The value calculated by the converter 21 is transmitted to the drive control device 22.
is input. Thereby, the drive control device 22
The first table 4 and the second table 5 are driven via a drive source 15 and a second drive source 17 to control the distance between the pair of correction lenses 12 and 13. In other words, depending on the degree of the thermal lens action of the solid laser medium 7, the first correction lens 12 and the second correction lens 13 are controlled to be driven closer to each other than twice their focal length. Ru.

Then, the thermal lens effect of the solid-state laser medium 7 is compensated, and low-order transverse mode oscillation with excellent directivity becomes possible. In other words, laser light with a small divergence angle can be oscillated from the fourth resonator mirror 2d.

This invention is not limited to the one embodiment described above, but can be modified in various ways within the scope of its gist. For example, although a rectangular ring-shaped optical resonator is used in the above embodiment, a triangular ring-shaped optical resonator composed of three resonator mirrors may be used, or a ring-shaped optical resonator may be used.
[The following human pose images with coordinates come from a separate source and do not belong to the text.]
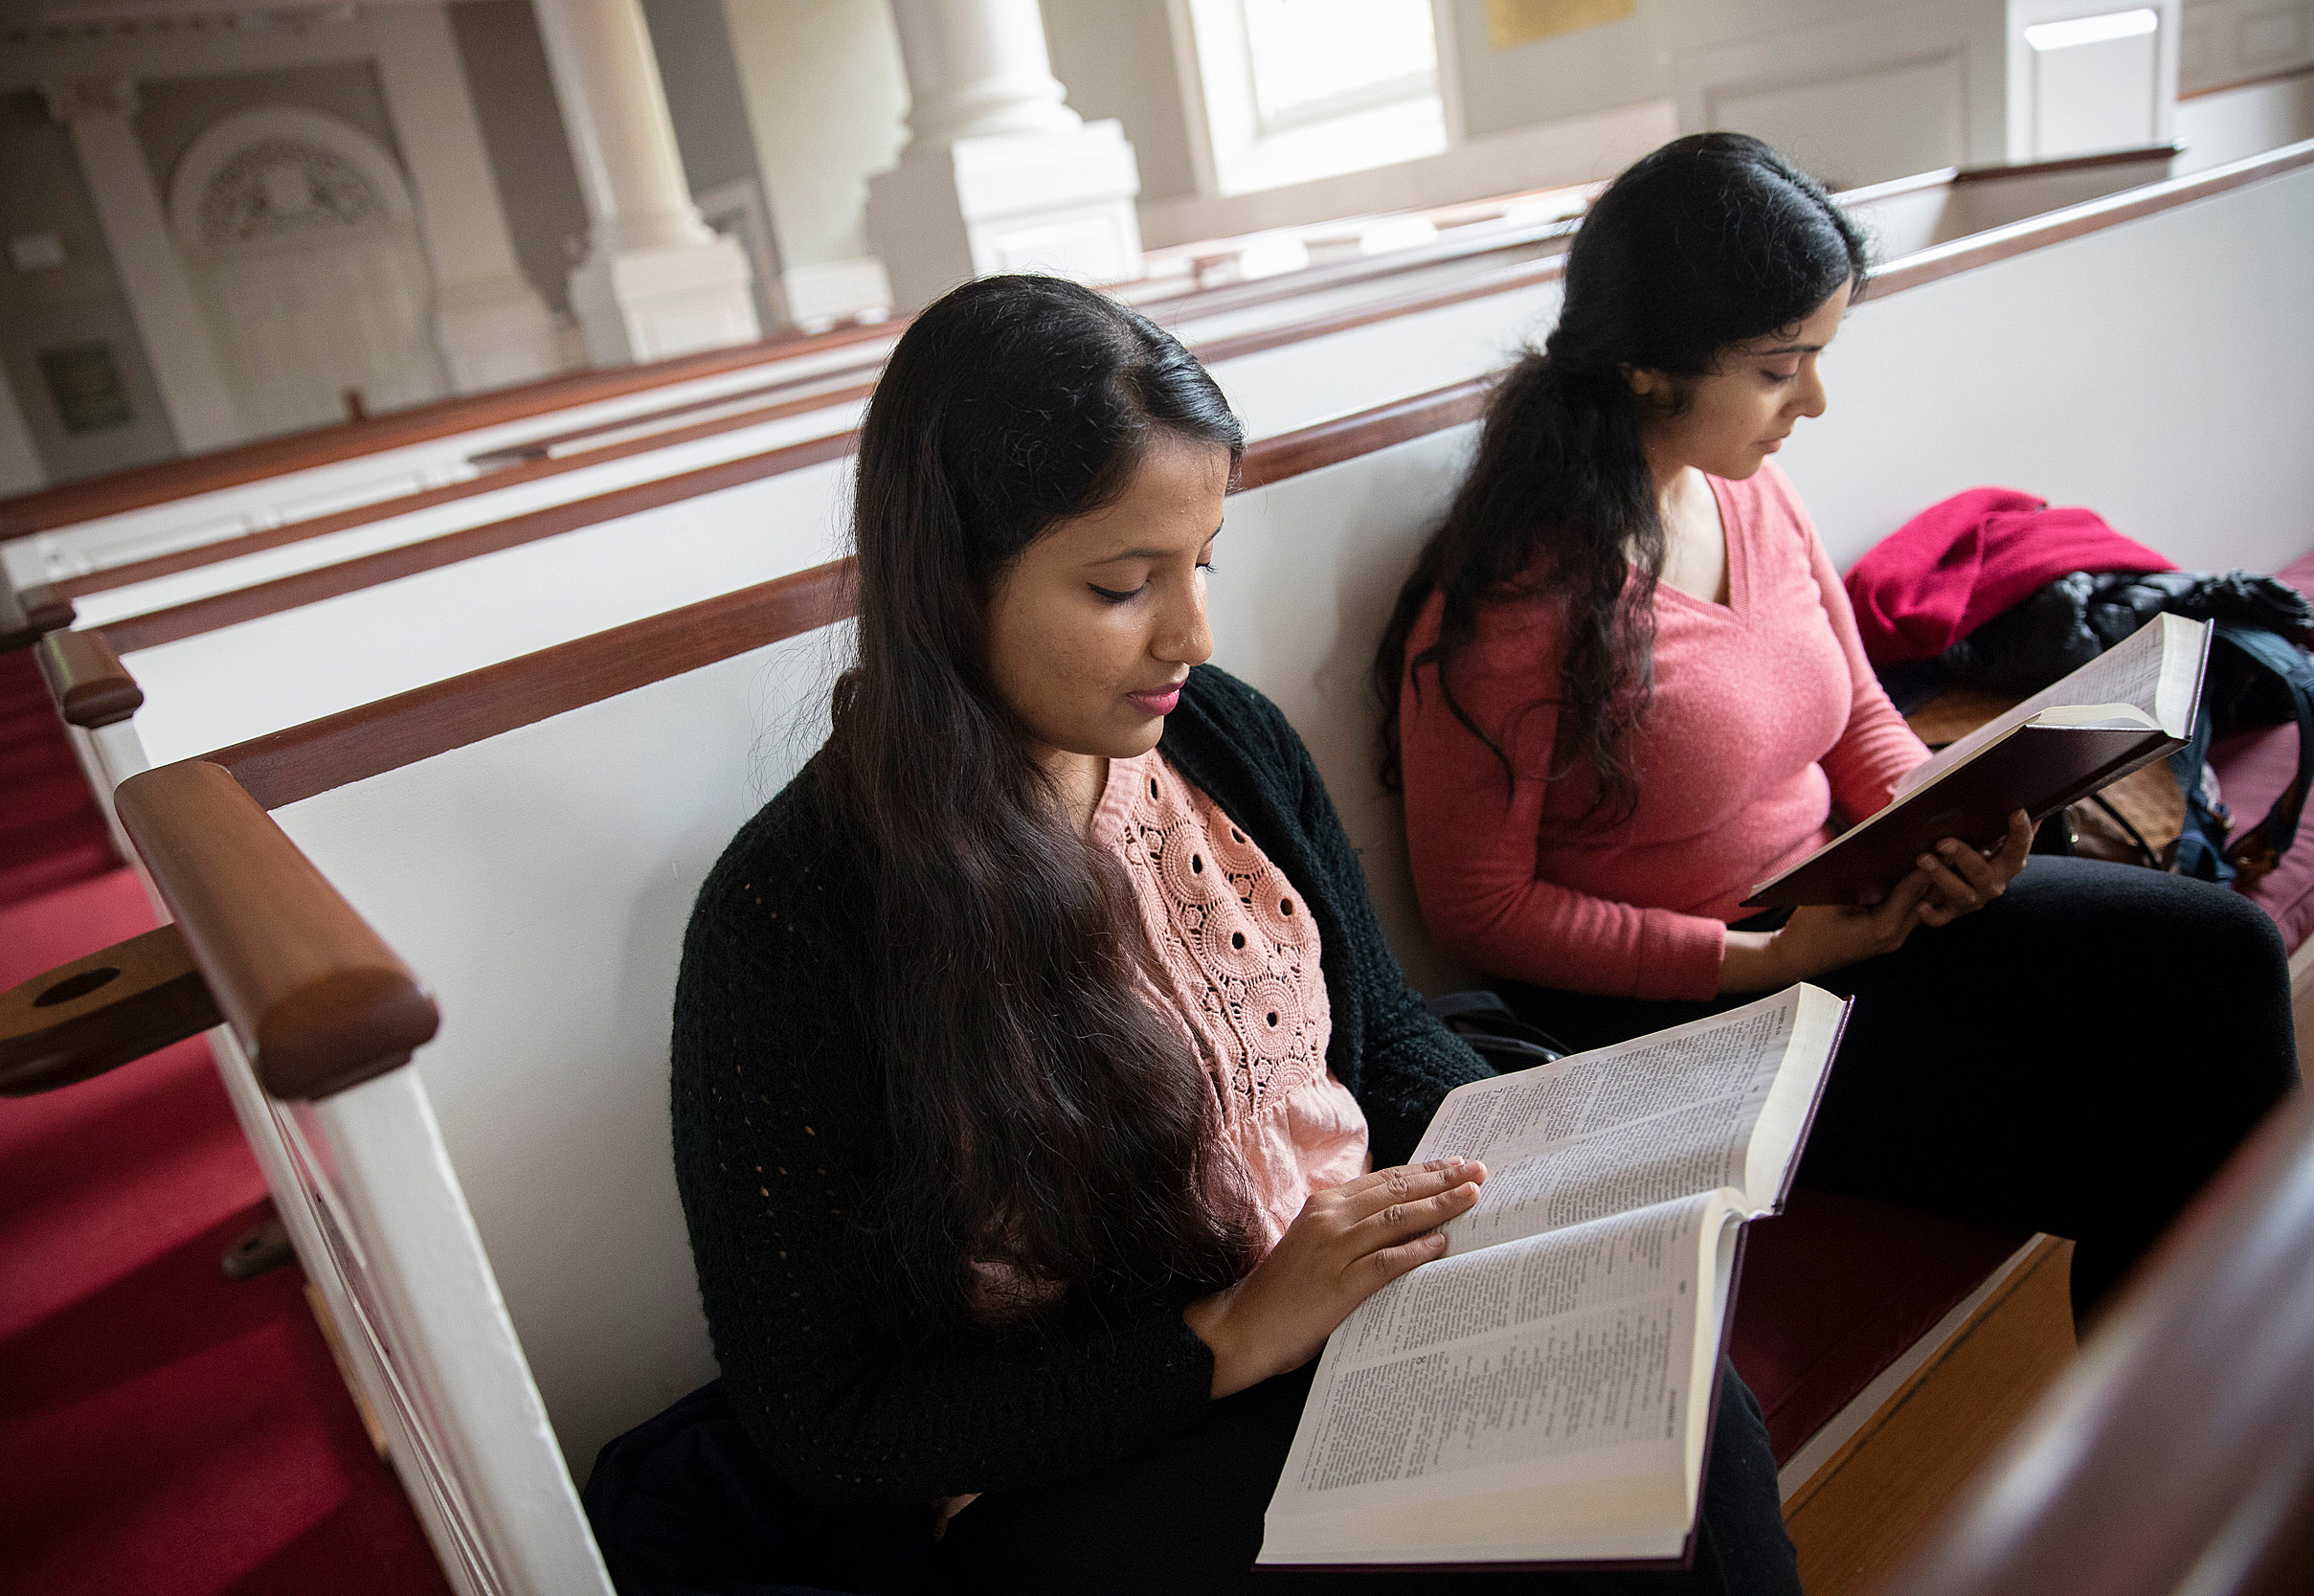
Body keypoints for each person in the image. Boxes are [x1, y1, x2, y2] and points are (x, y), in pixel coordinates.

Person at [671, 275, 1800, 1594]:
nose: (1191, 634)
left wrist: (1584, 1172)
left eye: (1199, 564)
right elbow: (831, 1418)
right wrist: (1232, 1331)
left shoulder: (1227, 743)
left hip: (1349, 1322)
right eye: (1119, 585)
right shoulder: (793, 915)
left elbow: (1380, 1045)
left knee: (1684, 1424)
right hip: (1105, 1449)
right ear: (946, 582)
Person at [1379, 133, 2299, 1330]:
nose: (1812, 401)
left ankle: (2241, 1398)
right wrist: (1770, 957)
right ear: (1651, 369)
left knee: (2221, 949)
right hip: (1699, 1005)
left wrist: (1946, 819)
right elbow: (1481, 913)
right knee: (2147, 1124)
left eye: (1813, 356)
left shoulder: (1746, 487)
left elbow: (1858, 713)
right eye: (1779, 367)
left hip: (1848, 912)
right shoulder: (1503, 613)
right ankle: (2176, 1454)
Instead, it may be an optical resonator in which two resonator mirrors are arranged in parallel and facing each other.

Further, in the above embodiment, an aperture disposed between the second resonator mirror and the fourth resonator mirror and a first
, the second correction lens is not necessarily necessary, and even without them, the distance between the pair of resonator mirrors provided on the first table and the pair of resonator mirrors provided on the second table, In other words, by controlling the optical path length according to the degree of convex lens action of the solid-state laser medium, it is possible to control the spread angle of the oscillated laser light.

[Effects of the Invention] As described above, in the present invention, the degree of thermal lensing of the solid-state laser medium is detected, and the optical path length of the optical resonator is controlled based on the detected signal.

Therefore, even if a thermal lens effect occurs in the solid-state laser medium, the divergence angle of the laser light is prevented from increasing, so that the light focusing performance does not deteriorate.

[Brief explanation of the drawing]

FIG. 1 is a block diagram of a solid-state laser oscillation device showing one embodiment of the present invention. 1... Optical resonator, 2a to 2d... Resonator mirror 3.
... optical path, 7 ... solid laser medium, 8 ... excitation lamp (excitation means), 19 ... condensing lens (detection means),
20... Image sensor (detection means) 1... Converter (detection means) 2... Drive control device (control means)

Claims (1)

[Claims] an optical resonator having an optical path formed by a plurality of resonator mirrors; an excitation means for optically exciting a solid-state laser medium provided in the optical path of the optical resonator; and the solid-state laser medium is optically excited by the excitation means. and a control means for controlling the optical path length of the optical resonator in accordance with the degree of thermal lensing detected by the detecting means. Solid-state laser oscillation device.